With the outbreak of COVID-19, many of us realized how much we took for granted our health and access to quality care whenever we needed it.
Starting in March, many of us could not easily access our doctors and had to resort to telemedicine appointments or postpone important medical procedures. Only recently is that becoming more available.
Unfortunately, with COVID outbreaks again on the rise, it is likely that hospitals will continue to need space in the foreseeable future to treat COVID patients and other life-threatening emergencies.
That leaves other patients wondering whether their access to care will once again be limited.
That’s why it is imperative for Georgia health care officials to move forward and approve the construction of two new outpatient surgery centers planned for our community in Braselton.
The state Department of Community Health will hold its final hearing this fall on a Certificate of Need application by Northside Hospital to open an outpatient facility on Friendship Road in South Hall. It is also considering one by Northeast Georgia Medical Center on Friendship Road.
CON is a state law that requires hospitals, doctors and health systems to get state permission before opening or expanding a new medical service. This regulation often infringes on the ability to provide more health care options for patients.
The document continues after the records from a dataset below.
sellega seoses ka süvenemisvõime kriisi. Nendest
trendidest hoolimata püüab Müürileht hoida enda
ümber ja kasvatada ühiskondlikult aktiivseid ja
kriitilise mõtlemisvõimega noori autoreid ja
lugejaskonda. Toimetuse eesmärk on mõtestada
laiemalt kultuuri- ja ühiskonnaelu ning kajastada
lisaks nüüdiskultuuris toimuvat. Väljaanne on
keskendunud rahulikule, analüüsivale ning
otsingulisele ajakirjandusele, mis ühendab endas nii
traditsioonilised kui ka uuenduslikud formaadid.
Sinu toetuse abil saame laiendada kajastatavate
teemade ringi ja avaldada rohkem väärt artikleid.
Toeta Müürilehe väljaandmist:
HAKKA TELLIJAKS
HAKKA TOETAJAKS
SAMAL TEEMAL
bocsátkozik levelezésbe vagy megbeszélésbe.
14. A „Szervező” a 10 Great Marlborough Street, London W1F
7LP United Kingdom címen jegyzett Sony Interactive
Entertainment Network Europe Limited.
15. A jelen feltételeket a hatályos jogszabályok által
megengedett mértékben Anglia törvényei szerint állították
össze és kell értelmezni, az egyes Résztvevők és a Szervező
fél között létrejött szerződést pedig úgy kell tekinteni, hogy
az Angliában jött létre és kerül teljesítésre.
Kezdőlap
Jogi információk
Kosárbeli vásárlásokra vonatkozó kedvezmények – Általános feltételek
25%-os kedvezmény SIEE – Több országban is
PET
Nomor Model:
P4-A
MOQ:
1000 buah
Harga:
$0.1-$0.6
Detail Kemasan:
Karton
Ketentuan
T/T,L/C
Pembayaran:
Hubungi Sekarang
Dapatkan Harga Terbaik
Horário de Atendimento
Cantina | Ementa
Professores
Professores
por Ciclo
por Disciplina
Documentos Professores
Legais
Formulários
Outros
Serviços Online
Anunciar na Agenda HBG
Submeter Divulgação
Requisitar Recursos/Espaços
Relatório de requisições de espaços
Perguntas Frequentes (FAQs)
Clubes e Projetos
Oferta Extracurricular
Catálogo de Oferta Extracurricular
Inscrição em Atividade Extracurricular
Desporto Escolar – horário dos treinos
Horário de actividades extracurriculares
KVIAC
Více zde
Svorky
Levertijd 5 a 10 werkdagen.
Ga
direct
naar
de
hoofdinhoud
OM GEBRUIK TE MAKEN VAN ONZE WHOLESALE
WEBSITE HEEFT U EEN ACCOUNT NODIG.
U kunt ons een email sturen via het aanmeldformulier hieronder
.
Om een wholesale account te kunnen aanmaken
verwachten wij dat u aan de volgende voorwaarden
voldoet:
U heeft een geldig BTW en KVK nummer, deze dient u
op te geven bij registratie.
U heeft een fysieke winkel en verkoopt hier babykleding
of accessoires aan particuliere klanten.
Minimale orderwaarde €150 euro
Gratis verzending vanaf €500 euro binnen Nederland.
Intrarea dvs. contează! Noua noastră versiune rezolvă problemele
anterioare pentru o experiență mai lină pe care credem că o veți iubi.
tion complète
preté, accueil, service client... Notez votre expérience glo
Each surgery center would provide much needed outpatient services in orthopedics, urology, gastroenterology, general surgery and neurosurgery. That means if a patient needed a knee replacement, or a gallstone removed or a colonoscopy, for example, it could be done at either surgery center, while leaving much needed beds available at the major hospitals for seriously ill patients.
Our community is growing rapidly, creating demand for both surgery centers. We have young athletes who have sports injuries that need repair and seniors who need hip replacements and cardiac procedures that could be done on an outpatient basis in a surgery center — without fear a local hospital may not be available due to COVID. These surgery centers would also be important to sustaining regional hospitals. When hospitals and doctors’ offices were closed to most services due to the pandemic, it cost the medical community dearly in revenue as health care accounts for 18% of the nation’s economy. With no elective procedures, hospitals across the country lost billions in revenue in
just one month alone. Health care systems in our region, including Habersham Medical and Northeast Georgia Medical Center, were forced into painful furloughs, job reductions and pay cuts for employees because they were focused on COVID instead of other services.
If local surgery centers had been open during the height of pandemic, hospital systems may have been able to generate revenue outside their main campuses to avoid the impact on patients and employees.
Northeast Georgia is rapidly growing and transforming from a rural community to a suburban and exurban area. New residents deserve a variety of health care options so they do not have to drive to metro Atlanta for outpatient surgery. And the Northside Hospital surgery center would be the first time Northside would be in the Hall County market, thus providing another choice for patients.
We know research shows patients are much happier and have better health care outcomes when they have more options and can receive treatment closer to home. They can also have better outcomes when they can rest at home immediately after a procedure. Outpatient surgical centers make that possible.
We believe that the state of Georgia has a duty to allow providers in the market to serve patients’ needs and that no state regulation — or pandemic — should stand in the way of that. Our patients’ lives depend on it.
Matt Hazzard is a neurosurgeon with Longstreet Clinic who practices in Braselton and Gainesville. Brent Sharpe is a urologist who practices with Georgia Urology in Braselton and Gainesville.